Our collections have the following configuration:

  • Replication factor: 2
  • Sharding: 24
  • Vector compression enabled
  • Max number of cached objects: 500000000000

With the changes described above, we have got some better results in terms of memory and performance. However, backups are still an issue. Memory increases a lot during the execution of backups and it does not go back to the starting point. Restarting the pods frees some memory, but that’s is not an acceptable solution.
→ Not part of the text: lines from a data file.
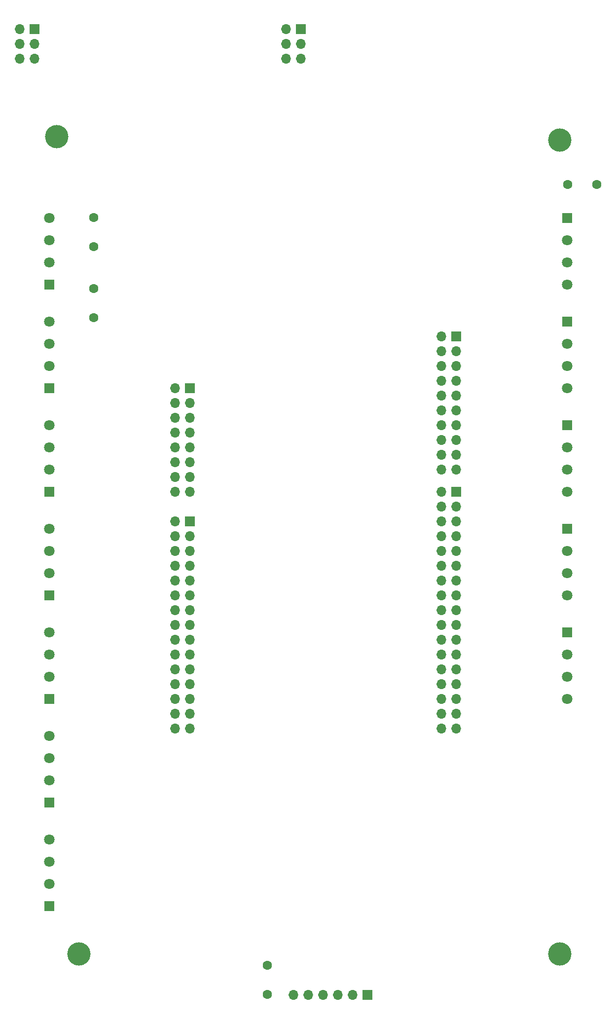
<source format=gbr>
%TF.GenerationSoftware,KiCad,Pcbnew,(5.1.10)-1*%
%TF.CreationDate,2021-06-13T22:47:20+01:00*%
%TF.ProjectId,shield,73686965-6c64-42e6-9b69-6361645f7063,rev?*%
%TF.SameCoordinates,Original*%
%TF.FileFunction,Soldermask,Bot*%
%TF.FilePolarity,Negative*%
%FSLAX46Y46*%
G04 Gerber Fmt 4.6, Leading zero omitted, Abs format (unit mm)*
G04 Created by KiCad (PCBNEW (5.1.10)-1) date 2021-06-13 22:47:20*
%MOMM*%
%LPD*%
G01*
G04 APERTURE LIST*
%ADD10C,4.000000*%
%ADD11C,1.800000*%
%ADD12R,1.800000X1.800000*%
%ADD13O,1.700000X1.700000*%
%ADD14R,1.700000X1.700000*%
%ADD15C,1.600000*%
G04 APERTURE END LIST*
D10*
%TO.C,H4*%
X146050000Y-186690000D03*
%TD*%
%TO.C,H3*%
X146050000Y-46990000D03*
%TD*%
%TO.C,H2*%
X63500000Y-186690000D03*
%TD*%
%TO.C,H1*%
X59690000Y-46355000D03*
%TD*%
D11*
%TO.C,J11*%
X58420000Y-167005000D03*
X58420000Y-170815000D03*
X58420000Y-174625000D03*
D12*
X58420000Y-178435000D03*
%TD*%
D13*
%TO.C,CN10*%
X125730000Y-147955000D03*
X128270000Y-147955000D03*
X125730000Y-145415000D03*
X128270000Y-145415000D03*
X125730000Y-142875000D03*
X128270000Y-142875000D03*
X125730000Y-140335000D03*
X128270000Y-140335000D03*
X125730000Y-137795000D03*
X128270000Y-137795000D03*
X125730000Y-135255000D03*
X128270000Y-135255000D03*
X125730000Y-132715000D03*
X128270000Y-132715000D03*
X125730000Y-130175000D03*
X128270000Y-130175000D03*
X125730000Y-127635000D03*
X128270000Y-127635000D03*
X125730000Y-125095000D03*
X128270000Y-125095000D03*
X125730000Y-122555000D03*
X128270000Y-122555000D03*
X125730000Y-120015000D03*
X128270000Y-120015000D03*
X125730000Y-117475000D03*
X128270000Y-117475000D03*
X125730000Y-114935000D03*
X128270000Y-114935000D03*
X125730000Y-112395000D03*
X128270000Y-112395000D03*
X125730000Y-109855000D03*
X128270000Y-109855000D03*
X125730000Y-107315000D03*
D14*
X128270000Y-107315000D03*
%TD*%
D11*
%TO.C,J12*%
X147320000Y-142875000D03*
X147320000Y-139065000D03*
X147320000Y-135255000D03*
D12*
X147320000Y-131445000D03*
%TD*%
D15*
%TO.C,C_SLINHA1*%
X66040000Y-72470000D03*
X66040000Y-77470000D03*
%TD*%
%TO.C,C_SOBST1*%
X66040000Y-65310000D03*
X66040000Y-60310000D03*
%TD*%
%TO.C,C_RFID1*%
X147400000Y-54610000D03*
X152400000Y-54610000D03*
%TD*%
%TO.C,C_BLUE1*%
X95885000Y-193595000D03*
X95885000Y-188595000D03*
%TD*%
D11*
%TO.C,J10*%
X58420000Y-149225000D03*
X58420000Y-153035000D03*
X58420000Y-156845000D03*
D12*
X58420000Y-160655000D03*
%TD*%
D11*
%TO.C,J9*%
X58420000Y-131445000D03*
X58420000Y-135255000D03*
X58420000Y-139065000D03*
D12*
X58420000Y-142875000D03*
%TD*%
D11*
%TO.C,J8*%
X58420000Y-113665000D03*
X58420000Y-117475000D03*
X58420000Y-121285000D03*
D12*
X58420000Y-125095000D03*
%TD*%
D13*
%TO.C,PS_5V1*%
X53340000Y-33020000D03*
X55880000Y-33020000D03*
X53340000Y-30480000D03*
X55880000Y-30480000D03*
X53340000Y-27940000D03*
D14*
X55880000Y-27940000D03*
%TD*%
D13*
%TO.C,PS_3V3*%
X99060000Y-33020000D03*
X101600000Y-33020000D03*
X99060000Y-30480000D03*
X101600000Y-30480000D03*
X99060000Y-27940000D03*
D14*
X101600000Y-27940000D03*
%TD*%
D11*
%TO.C,J7*%
X147320000Y-71755000D03*
X147320000Y-67945000D03*
X147320000Y-64135000D03*
D12*
X147320000Y-60325000D03*
%TD*%
%TO.C,J6*%
X147320000Y-78105000D03*
D11*
X147320000Y-81915000D03*
X147320000Y-85725000D03*
X147320000Y-89535000D03*
%TD*%
D12*
%TO.C,J5*%
X147320000Y-95885000D03*
D11*
X147320000Y-99695000D03*
X147320000Y-103505000D03*
X147320000Y-107315000D03*
%TD*%
D12*
%TO.C,J4*%
X147320000Y-113665000D03*
D11*
X147320000Y-117475000D03*
X147320000Y-121285000D03*
X147320000Y-125095000D03*
%TD*%
%TO.C,J3*%
X58420000Y-60325000D03*
X58420000Y-64135000D03*
X58420000Y-67945000D03*
D12*
X58420000Y-71755000D03*
%TD*%
D11*
%TO.C,J2*%
X58420000Y-78105000D03*
X58420000Y-81915000D03*
X58420000Y-85725000D03*
D12*
X58420000Y-89535000D03*
%TD*%
D11*
%TO.C,J1*%
X58420000Y-95885000D03*
X58420000Y-99695000D03*
X58420000Y-103505000D03*
D12*
X58420000Y-107315000D03*
%TD*%
D13*
%TO.C,CN9*%
X80010000Y-147955000D03*
X82550000Y-147955000D03*
X80010000Y-145415000D03*
X82550000Y-145415000D03*
X80010000Y-142875000D03*
X82550000Y-142875000D03*
X80010000Y-140335000D03*
X82550000Y-140335000D03*
X80010000Y-137795000D03*
X82550000Y-137795000D03*
X80010000Y-135255000D03*
X82550000Y-135255000D03*
X80010000Y-132715000D03*
X82550000Y-132715000D03*
X80010000Y-130175000D03*
X82550000Y-130175000D03*
X80010000Y-127635000D03*
X82550000Y-127635000D03*
X80010000Y-125095000D03*
X82550000Y-125095000D03*
X80010000Y-122555000D03*
X82550000Y-122555000D03*
X80010000Y-120015000D03*
X82550000Y-120015000D03*
X80010000Y-117475000D03*
X82550000Y-117475000D03*
X80010000Y-114935000D03*
X82550000Y-114935000D03*
X80010000Y-112395000D03*
D14*
X82550000Y-112395000D03*
%TD*%
D13*
%TO.C,CN8*%
X80010000Y-107315000D03*
X82550000Y-107315000D03*
X80010000Y-104775000D03*
X82550000Y-104775000D03*
X80010000Y-102235000D03*
X82550000Y-102235000D03*
X80010000Y-99695000D03*
X82550000Y-99695000D03*
X80010000Y-97155000D03*
X82550000Y-97155000D03*
X80010000Y-94615000D03*
X82550000Y-94615000D03*
X80010000Y-92075000D03*
X82550000Y-92075000D03*
X80010000Y-89535000D03*
D14*
X82550000Y-89535000D03*
%TD*%
D13*
%TO.C,CN7*%
X125730000Y-103505000D03*
X128270000Y-103505000D03*
X125730000Y-100965000D03*
X128270000Y-100965000D03*
X125730000Y-98425000D03*
X128270000Y-98425000D03*
X125730000Y-95885000D03*
X128270000Y-95885000D03*
X125730000Y-93345000D03*
X128270000Y-93345000D03*
X125730000Y-90805000D03*
X128270000Y-90805000D03*
X125730000Y-88265000D03*
X128270000Y-88265000D03*
X125730000Y-85725000D03*
X128270000Y-85725000D03*
X125730000Y-83185000D03*
X128270000Y-83185000D03*
X125730000Y-80645000D03*
D14*
X128270000Y-80645000D03*
%TD*%
D13*
%TO.C,Bluetooth1*%
X100330000Y-193675000D03*
X102870000Y-193675000D03*
X105410000Y-193675000D03*
X107950000Y-193675000D03*
X110490000Y-193675000D03*
D14*
X113030000Y-193675000D03*
%TD*%
M02*

</source>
Please let us know if you need any further information. Would appreciate some support here.

hi @Oscar_Dalmau_Roig !

GOMEMLIMIT is recommended to be something around 10% to 20% of the total memory, as per the doc.

Have you tried changing that?

I will need to ask internally about this.

Sorry for the delay, we were out the last week on a off site meeting.

Thanks!

hi @Oscar_Dalmau_Roig !!

HAve you tried changing the cpuPercentage as stated here?

While we have seen some spikes in backups, our team were not able to consistently reproduce this.